Valuation: I prefer to compare Brookfield REIT with Simon Property Group (SPG)—another premier REIT that I closely follow. As I explained in this post from last year (Why I like Simon Property Group), I like Simon management and have been a shareholder. Both Brookfield and Simon have similar operations—both are top-notch regional mall operators. At today’s prices, BPR is valued at 12.8x last twelve month’s FFO (Funds from Operations) versus Simon at about 13.5x. But FFO, by definition, doesn’t include gains from LP investments (i.e. private funds)—profits that BPR has but Simon doesn’t. Taking into account the LP income—even though it is volatile in nature—BPR today is valued even cheaper at about 9.2x. Whether I consider LP income or not, paying 10- or 12-times current income for a business that is expected to grow income (FFO, in this case) by 7 – 9% (management’s target range) is a good deal.

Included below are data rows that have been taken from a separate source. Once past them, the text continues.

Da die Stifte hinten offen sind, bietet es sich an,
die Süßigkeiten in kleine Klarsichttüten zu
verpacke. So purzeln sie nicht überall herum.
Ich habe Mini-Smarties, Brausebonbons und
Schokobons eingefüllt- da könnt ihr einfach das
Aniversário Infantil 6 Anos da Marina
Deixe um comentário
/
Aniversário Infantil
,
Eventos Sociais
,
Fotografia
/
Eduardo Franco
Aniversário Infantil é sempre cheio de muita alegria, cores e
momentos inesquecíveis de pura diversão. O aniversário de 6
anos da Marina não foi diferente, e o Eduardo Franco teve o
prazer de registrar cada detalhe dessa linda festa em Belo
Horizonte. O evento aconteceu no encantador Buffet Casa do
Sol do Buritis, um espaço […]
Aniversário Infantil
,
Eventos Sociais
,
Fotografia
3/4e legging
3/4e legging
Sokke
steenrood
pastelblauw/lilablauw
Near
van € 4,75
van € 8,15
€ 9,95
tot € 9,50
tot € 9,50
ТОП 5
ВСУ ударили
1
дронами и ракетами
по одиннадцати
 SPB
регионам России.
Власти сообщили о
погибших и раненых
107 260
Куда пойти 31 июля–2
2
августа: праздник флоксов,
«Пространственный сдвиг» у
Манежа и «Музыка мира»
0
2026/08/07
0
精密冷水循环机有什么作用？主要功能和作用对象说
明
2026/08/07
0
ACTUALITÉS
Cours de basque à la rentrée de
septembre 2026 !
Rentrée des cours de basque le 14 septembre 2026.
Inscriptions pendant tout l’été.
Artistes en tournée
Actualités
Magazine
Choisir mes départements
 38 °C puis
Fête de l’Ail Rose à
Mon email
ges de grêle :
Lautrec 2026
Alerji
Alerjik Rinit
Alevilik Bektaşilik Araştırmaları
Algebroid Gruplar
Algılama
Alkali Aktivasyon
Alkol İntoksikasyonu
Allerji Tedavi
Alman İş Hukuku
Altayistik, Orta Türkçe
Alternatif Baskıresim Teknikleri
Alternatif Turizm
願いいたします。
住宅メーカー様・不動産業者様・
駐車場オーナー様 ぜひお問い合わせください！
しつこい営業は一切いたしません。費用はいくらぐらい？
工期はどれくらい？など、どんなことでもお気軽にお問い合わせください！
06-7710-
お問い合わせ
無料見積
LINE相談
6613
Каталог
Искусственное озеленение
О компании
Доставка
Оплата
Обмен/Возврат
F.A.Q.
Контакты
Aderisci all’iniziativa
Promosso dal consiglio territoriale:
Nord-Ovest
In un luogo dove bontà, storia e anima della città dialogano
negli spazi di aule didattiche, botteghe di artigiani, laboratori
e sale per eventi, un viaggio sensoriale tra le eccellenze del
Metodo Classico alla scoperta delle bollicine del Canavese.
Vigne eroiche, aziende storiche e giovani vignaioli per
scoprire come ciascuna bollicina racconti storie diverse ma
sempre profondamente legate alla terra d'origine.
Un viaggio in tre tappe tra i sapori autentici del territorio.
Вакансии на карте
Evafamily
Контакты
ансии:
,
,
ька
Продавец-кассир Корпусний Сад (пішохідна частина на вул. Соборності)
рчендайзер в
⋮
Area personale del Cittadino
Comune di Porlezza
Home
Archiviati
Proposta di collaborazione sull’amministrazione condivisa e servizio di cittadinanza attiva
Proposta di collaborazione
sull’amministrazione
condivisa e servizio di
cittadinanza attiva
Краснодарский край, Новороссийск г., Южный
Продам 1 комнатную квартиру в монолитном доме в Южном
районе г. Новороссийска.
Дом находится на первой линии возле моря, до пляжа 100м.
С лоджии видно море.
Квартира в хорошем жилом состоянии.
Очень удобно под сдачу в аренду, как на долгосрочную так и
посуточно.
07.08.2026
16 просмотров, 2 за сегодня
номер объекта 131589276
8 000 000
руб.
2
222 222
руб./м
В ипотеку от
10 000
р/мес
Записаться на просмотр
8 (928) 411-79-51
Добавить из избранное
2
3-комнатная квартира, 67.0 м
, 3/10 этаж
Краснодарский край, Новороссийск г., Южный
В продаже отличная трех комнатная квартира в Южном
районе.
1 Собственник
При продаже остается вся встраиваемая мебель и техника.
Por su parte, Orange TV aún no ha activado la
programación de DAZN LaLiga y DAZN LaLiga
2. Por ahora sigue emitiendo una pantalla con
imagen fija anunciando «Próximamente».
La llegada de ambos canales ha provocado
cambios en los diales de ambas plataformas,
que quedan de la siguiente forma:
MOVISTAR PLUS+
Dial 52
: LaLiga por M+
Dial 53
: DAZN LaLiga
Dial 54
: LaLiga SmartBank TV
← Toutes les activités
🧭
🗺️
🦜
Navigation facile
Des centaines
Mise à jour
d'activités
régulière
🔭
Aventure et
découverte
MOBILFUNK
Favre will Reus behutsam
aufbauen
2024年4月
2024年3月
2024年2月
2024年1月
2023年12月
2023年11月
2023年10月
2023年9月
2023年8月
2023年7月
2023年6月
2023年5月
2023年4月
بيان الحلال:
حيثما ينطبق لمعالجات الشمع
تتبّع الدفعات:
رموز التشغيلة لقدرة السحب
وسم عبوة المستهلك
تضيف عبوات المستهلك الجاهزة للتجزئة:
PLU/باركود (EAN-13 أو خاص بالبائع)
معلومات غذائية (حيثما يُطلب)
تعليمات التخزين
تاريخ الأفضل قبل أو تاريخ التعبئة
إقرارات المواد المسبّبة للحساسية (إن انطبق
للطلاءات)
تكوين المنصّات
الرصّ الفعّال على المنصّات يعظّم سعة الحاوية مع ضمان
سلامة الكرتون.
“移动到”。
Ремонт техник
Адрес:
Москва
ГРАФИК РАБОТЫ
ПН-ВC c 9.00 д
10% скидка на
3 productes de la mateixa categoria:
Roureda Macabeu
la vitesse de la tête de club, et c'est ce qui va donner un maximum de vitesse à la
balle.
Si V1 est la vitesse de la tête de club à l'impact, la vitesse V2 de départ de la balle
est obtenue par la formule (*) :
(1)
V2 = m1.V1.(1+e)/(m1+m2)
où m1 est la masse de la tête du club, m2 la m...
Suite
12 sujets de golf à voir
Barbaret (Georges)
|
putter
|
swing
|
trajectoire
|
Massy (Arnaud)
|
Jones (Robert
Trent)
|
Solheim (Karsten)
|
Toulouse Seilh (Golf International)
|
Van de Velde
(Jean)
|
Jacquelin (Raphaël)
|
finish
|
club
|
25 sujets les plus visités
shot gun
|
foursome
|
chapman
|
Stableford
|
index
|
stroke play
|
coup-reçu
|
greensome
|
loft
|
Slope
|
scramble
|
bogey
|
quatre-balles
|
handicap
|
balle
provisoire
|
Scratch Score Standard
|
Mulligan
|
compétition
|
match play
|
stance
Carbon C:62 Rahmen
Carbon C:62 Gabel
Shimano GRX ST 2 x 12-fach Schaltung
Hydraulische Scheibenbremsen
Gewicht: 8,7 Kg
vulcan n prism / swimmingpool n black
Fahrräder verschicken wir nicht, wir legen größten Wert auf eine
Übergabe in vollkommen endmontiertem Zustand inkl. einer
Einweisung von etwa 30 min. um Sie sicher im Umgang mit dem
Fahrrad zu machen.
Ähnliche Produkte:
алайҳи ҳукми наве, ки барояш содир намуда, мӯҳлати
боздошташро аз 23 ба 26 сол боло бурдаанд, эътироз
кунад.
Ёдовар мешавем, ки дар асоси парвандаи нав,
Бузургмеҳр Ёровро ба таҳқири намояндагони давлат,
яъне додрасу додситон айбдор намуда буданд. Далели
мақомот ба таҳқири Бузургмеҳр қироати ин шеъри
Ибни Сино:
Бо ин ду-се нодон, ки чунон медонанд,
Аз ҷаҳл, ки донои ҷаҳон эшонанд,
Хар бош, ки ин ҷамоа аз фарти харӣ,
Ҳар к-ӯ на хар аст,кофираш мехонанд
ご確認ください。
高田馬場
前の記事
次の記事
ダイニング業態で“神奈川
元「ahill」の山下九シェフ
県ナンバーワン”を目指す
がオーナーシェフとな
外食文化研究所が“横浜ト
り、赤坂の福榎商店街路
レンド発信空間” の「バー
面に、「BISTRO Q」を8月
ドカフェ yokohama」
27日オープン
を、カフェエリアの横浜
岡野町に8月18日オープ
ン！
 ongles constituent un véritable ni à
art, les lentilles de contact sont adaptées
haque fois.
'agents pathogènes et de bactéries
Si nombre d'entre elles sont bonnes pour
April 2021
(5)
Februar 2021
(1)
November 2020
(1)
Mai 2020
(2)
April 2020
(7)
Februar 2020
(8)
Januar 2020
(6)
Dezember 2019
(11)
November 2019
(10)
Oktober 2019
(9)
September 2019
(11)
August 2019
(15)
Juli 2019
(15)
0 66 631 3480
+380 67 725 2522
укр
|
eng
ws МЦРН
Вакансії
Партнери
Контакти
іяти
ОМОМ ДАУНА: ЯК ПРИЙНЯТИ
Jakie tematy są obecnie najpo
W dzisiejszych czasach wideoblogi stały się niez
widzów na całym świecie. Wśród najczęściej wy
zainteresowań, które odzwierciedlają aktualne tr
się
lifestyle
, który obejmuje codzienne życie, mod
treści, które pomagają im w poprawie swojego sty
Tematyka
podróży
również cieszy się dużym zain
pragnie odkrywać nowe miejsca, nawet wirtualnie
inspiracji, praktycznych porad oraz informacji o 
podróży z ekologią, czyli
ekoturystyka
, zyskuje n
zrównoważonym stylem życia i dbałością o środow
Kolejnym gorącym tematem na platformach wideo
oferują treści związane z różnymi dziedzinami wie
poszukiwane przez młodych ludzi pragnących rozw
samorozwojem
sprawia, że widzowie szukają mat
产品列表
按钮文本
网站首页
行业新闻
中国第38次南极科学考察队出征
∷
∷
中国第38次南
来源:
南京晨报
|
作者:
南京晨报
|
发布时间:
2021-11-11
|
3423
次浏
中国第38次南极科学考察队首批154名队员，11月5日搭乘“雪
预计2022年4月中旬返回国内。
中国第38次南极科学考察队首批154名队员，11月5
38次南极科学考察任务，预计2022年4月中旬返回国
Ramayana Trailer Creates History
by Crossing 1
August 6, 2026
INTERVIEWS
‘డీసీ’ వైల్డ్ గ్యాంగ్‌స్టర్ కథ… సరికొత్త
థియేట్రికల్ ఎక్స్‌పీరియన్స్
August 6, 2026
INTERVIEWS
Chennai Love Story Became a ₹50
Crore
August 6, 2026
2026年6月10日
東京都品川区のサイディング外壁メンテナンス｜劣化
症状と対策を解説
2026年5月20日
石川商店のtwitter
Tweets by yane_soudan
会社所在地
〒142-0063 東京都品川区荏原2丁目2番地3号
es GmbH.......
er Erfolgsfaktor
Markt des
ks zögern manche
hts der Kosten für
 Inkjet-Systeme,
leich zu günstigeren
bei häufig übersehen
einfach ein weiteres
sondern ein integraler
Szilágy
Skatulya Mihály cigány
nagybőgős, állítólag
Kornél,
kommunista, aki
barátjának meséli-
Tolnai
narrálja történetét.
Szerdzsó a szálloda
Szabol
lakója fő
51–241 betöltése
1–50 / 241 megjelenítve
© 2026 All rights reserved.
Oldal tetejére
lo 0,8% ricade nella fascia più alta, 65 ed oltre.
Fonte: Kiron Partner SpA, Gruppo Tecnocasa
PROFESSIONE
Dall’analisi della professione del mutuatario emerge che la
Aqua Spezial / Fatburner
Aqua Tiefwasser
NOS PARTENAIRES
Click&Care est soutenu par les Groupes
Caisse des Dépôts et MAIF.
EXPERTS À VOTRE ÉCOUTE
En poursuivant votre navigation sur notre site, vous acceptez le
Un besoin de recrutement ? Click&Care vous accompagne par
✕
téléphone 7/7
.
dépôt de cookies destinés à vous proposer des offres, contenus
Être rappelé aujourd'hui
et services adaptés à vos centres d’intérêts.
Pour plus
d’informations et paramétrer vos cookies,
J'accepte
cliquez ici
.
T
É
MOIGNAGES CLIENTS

Another way to value both businesses is via their dividend yields. Today, Brookfield REIT yields about 7% while Simon is at 5%. Brookfield has grown its dividend by 6% CAGR in last five years. Management’s target for the next five years is between 5% and 8%. If they hit their target range, my return-on-investment could be in the range of 12% to 15% annualized. Simon’s current yield is lower, but it has grown faster—at about 10% CAGR.
I believe both Brookfield REIT and Simon are good value for money today. However, I am focused on Brookfield REIT today. I believe it has higher growth potential in the next five years and it adds more diversity to my portfolio.
Why’s Brookfield selling cheap today? I don’t think there is one thing I can point at. From what I could tell, it’s a combination of factors. For one, brick-and-mortar retail REITs have been in disfavor and Brookfield being the contrarian has recently acquired a large chunk of prime regional malls via its GGP acquisition. It has also been aggressively expanding its asset base during last five years—buying up opportunistically and paying with new share issues. In 2013, the parent Brookfield (BAM) owned 90% of the REIT. Since then, BAM’s ownership has gone down to 51% as it issued new shares to buy assets. Another factor is that unlike most other REITs that focus on one area of real-estate, Brookfield REIT invest in all kinds of real-estate—as I pointed out earlier.
Today Brookfield REIT is an unloved stock—and hence it’s also undervalued by the market. Net Asset Value (NAV) of its properties was estimated at about $29 per share as of September 2018. Today, its shares are trading at $19 a piece. Mr. Market is handing me a good deal. And with a time-tested long-tenured management at the helm, this is a no-brainer investment for a patient investor like me.